Dazu der Kardinal: „Mehr noch: Er kommt nach rein empirischer Untersuchung zu dem Schluss, dass der Verlust von Religion uns Menschen ein missliches Defizit einbrächte.“ Und weiter: „Der Impuls, den Religion uns gibt, übersteigt – nach dem Wissenschaftler – nun einmal das rationale Abwägen. Sie ist ja gekennzeichnet durch Gefühle, durch Handlungen und Erfahrungen, durch die jemand in Beziehung zum Göttlichen zu stehen glaubt. So bleibt sie unausweichlich der Zweideutigkeit des Nicht-Empirischen verhaftet. Sorgfältig wahrgenommen und klug bedacht, stellt sie Menschen deshalb notwendig – wie unser Autor es ausdrückt – ,auf die Schwelle’. Die Christen seien in einem Dilemma zwischen „Religions-Verbundenheit“ und „Skepsis“, legt Cordes dar. Auf dieser Schwelle aber seien sie wieder bereit, „im Zeugnis anderer einen Weg zu sehen“. Cordes schließt sich Charles Taylor an, der zu dem Ergebnis kommt, dass auch die säkularisierten Menschen sich „immer noch im Kraftfeld der Religion“ befänden. Die Zahl der Suchenden nehme zu, lautet die Schlussfolgerung des Kardinals. Das sei die Chance für eine „Religion aus zweiter Hand“. Durch „Beziehungsgemeinschaften“ wie etwa Gemeinden, Bibelgruppen und nicht zuletzt die Weltjugendtage könnten diese Suchenden zur Religion zurückgeführt werden.

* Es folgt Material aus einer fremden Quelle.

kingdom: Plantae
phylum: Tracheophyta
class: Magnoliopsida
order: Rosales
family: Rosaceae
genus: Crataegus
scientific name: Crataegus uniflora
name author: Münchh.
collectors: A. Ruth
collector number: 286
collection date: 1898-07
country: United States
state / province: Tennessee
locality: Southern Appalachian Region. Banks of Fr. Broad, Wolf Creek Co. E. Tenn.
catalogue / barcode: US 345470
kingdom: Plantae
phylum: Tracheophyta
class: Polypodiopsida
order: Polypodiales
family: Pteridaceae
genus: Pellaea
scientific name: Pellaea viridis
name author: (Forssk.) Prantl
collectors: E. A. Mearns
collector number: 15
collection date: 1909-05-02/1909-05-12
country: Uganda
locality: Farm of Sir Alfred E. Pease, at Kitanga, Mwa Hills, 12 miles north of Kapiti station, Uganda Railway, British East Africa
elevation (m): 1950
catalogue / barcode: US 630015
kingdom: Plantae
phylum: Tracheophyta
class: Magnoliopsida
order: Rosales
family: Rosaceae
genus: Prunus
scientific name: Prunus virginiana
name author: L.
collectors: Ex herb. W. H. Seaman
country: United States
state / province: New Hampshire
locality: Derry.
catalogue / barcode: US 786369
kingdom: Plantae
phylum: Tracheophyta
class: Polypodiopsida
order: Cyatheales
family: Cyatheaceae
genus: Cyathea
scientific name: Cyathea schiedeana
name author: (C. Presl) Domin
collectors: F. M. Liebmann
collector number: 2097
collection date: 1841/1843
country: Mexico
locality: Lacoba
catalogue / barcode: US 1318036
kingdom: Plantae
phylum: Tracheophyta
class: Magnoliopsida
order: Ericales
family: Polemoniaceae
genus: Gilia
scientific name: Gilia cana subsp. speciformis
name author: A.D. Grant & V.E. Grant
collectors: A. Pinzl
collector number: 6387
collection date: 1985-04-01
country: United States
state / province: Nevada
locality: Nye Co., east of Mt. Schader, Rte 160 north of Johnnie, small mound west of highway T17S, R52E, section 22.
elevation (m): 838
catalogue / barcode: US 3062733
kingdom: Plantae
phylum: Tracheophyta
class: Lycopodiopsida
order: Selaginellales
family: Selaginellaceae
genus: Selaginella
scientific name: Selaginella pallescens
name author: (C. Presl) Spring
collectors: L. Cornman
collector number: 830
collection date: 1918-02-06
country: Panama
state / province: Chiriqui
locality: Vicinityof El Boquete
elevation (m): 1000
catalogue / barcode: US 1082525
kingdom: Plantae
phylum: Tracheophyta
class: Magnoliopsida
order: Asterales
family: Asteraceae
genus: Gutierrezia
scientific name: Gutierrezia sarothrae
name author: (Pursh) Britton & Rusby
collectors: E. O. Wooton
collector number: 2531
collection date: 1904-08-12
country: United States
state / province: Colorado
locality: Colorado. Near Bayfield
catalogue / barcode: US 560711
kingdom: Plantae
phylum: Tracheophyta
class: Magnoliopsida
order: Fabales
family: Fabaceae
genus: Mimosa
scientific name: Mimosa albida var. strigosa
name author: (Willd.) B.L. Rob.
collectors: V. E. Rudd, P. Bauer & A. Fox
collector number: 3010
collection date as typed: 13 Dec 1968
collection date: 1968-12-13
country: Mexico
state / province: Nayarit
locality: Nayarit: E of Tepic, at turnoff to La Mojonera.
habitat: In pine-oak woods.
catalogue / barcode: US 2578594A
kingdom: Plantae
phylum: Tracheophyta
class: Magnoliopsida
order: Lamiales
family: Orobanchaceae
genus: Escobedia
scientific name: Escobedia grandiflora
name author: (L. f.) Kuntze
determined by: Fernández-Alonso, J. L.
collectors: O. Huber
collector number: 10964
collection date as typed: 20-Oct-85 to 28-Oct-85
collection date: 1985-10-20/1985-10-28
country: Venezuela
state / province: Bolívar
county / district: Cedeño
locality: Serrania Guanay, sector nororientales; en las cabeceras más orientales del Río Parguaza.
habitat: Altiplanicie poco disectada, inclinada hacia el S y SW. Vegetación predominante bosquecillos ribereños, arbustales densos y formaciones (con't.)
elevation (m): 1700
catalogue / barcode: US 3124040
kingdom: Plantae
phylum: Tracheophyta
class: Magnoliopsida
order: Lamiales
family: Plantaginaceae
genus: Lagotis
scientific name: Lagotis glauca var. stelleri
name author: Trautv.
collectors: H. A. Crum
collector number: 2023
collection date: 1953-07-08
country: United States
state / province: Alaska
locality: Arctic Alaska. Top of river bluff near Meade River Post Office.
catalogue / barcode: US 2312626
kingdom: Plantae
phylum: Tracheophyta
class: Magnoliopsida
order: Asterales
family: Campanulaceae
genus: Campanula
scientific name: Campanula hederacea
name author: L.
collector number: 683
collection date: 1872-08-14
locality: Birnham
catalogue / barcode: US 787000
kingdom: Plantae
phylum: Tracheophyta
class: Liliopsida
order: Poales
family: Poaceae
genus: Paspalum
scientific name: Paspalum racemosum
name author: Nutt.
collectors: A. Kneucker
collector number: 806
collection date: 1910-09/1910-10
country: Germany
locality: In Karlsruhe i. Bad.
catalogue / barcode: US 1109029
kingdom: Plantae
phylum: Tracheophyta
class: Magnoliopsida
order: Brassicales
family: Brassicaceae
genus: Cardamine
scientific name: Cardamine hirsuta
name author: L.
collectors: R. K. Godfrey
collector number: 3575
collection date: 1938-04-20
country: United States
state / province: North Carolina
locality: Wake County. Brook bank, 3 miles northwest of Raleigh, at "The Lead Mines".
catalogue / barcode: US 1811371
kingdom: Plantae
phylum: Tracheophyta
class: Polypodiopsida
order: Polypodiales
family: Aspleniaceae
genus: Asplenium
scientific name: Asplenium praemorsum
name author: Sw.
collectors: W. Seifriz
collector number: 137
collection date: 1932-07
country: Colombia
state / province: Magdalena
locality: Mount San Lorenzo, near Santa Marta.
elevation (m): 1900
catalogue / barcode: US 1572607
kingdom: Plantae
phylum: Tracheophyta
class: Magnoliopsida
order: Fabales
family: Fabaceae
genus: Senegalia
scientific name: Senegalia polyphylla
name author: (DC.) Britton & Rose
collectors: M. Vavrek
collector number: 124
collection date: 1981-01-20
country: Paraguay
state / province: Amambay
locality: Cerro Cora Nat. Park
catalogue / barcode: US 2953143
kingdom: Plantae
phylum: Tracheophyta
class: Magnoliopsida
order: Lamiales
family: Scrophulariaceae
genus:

Besonders interessant ist das Kapitel „Gott: Herzstück christlicher Botschaft“ (S. 69 ff.). Cordes schildert einerseits die Sendung „Stunde der Seelsorge“ im Fernsehsender K-TV, in der Pater Karl Wallner und Pfarrer Thomas Maria Rimmel auf die Trinität, die Vaterschaft Gottes, die Ewigkeit und Allwissenheit eingegangen sind. Und er stellt sie dem Synodalen Weg der Diözesen in Deutschland, der am 23.3.23 im bisherigen Format zu Ende gegangen ist, gegenüber. Diesen schien Gott als eigenes Thema in keinem seiner vier Foren zu interessieren.  
Das Buch „Mut zum Christsein“ zeigt deutlich, dass Kardinal Cordes, obwohl er ein Intellektueller ist, immer bodenständig geblieben ist. Sehr gut sind seine bildhaften Beschreibungen, die für den Laien gut nachvollziehbar sind. Sie machen das Buch lesenswert.

Mut zum Christsein – Ein Gespräch über Glaube und Kirche. Von Paul J. Kardinal Cordes und Pfr. Andrzej Kucinski. fe-medienverlag, 232 Seiten, 13,20 €.